_THE PROBLEM_
Say how many lines in the following data hold the word "менеджером". Write nothing but that number.

**********

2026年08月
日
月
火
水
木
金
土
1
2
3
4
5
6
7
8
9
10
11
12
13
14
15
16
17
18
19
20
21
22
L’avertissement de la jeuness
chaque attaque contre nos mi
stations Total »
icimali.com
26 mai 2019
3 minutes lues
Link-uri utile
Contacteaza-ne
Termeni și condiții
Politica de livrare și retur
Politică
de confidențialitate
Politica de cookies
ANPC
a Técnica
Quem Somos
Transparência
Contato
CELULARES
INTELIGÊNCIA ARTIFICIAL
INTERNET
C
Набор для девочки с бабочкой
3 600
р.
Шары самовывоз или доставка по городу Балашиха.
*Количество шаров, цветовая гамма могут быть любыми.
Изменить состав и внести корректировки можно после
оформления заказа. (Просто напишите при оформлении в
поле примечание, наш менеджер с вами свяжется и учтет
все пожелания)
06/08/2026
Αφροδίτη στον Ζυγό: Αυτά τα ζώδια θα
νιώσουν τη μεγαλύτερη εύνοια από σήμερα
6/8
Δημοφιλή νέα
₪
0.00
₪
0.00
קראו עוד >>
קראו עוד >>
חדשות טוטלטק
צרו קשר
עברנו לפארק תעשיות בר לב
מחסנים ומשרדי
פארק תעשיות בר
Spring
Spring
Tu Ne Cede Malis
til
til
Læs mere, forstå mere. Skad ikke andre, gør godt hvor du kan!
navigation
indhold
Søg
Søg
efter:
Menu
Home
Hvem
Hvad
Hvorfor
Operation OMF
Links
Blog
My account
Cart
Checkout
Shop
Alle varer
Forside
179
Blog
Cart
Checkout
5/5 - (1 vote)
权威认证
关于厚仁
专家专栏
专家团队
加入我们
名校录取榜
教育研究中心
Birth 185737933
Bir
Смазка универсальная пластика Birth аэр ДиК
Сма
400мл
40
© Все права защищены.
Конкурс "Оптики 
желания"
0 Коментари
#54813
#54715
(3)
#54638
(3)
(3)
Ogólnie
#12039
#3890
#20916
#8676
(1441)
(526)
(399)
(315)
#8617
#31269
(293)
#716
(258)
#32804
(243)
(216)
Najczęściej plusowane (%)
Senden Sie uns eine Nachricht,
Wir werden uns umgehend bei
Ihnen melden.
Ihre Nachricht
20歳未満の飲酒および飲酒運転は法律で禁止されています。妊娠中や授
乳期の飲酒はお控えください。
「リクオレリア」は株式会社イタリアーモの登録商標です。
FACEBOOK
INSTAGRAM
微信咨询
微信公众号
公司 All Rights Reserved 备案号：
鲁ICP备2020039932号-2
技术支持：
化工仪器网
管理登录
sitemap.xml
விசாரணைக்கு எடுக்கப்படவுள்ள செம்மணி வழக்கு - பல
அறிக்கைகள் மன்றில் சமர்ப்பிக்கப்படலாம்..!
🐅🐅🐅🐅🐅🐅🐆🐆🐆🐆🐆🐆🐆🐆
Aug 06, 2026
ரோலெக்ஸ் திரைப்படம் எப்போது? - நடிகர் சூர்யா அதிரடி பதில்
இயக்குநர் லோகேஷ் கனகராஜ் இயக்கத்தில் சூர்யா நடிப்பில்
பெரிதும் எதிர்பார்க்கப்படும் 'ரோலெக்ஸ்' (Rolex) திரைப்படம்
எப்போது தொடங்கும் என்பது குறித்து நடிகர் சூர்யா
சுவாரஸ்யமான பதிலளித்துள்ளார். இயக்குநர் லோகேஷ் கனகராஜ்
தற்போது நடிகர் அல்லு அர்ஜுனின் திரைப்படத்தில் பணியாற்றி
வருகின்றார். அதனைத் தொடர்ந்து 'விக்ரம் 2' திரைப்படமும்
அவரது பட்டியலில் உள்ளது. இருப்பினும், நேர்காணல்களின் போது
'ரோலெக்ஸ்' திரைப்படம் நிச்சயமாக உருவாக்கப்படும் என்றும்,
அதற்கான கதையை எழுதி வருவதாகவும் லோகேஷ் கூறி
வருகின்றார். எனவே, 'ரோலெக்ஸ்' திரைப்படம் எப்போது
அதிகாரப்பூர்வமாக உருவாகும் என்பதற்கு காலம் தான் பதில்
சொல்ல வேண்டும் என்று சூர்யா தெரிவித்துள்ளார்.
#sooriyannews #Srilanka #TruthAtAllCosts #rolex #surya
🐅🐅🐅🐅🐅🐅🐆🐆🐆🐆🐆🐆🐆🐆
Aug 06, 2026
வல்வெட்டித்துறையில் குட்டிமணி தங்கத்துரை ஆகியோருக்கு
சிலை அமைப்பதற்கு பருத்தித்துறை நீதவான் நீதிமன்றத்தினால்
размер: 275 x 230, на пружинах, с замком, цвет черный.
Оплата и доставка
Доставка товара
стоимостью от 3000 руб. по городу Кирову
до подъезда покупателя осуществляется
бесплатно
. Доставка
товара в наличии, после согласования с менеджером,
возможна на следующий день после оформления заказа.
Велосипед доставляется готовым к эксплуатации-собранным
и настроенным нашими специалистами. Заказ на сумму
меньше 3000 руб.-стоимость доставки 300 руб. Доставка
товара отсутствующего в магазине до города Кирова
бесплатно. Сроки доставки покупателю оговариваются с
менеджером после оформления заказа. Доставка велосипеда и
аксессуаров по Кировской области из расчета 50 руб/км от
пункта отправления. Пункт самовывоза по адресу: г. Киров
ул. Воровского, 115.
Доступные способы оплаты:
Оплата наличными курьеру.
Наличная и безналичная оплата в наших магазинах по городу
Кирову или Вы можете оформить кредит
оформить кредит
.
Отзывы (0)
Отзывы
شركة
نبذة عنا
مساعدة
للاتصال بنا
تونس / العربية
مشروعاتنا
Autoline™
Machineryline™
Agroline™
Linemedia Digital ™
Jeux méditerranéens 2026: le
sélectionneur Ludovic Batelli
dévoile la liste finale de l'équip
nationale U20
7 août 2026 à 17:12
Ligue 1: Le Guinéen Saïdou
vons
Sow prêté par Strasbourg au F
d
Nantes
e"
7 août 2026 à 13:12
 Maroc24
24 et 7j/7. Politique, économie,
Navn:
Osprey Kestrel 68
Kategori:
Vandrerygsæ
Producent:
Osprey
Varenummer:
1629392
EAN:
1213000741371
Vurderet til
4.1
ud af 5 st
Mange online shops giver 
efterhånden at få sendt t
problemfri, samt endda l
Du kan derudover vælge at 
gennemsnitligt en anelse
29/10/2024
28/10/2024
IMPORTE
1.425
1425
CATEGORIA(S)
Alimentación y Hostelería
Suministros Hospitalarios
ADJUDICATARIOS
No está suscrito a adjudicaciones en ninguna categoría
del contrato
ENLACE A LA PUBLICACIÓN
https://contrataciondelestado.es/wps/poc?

**********

_FINAL ANSWER_
2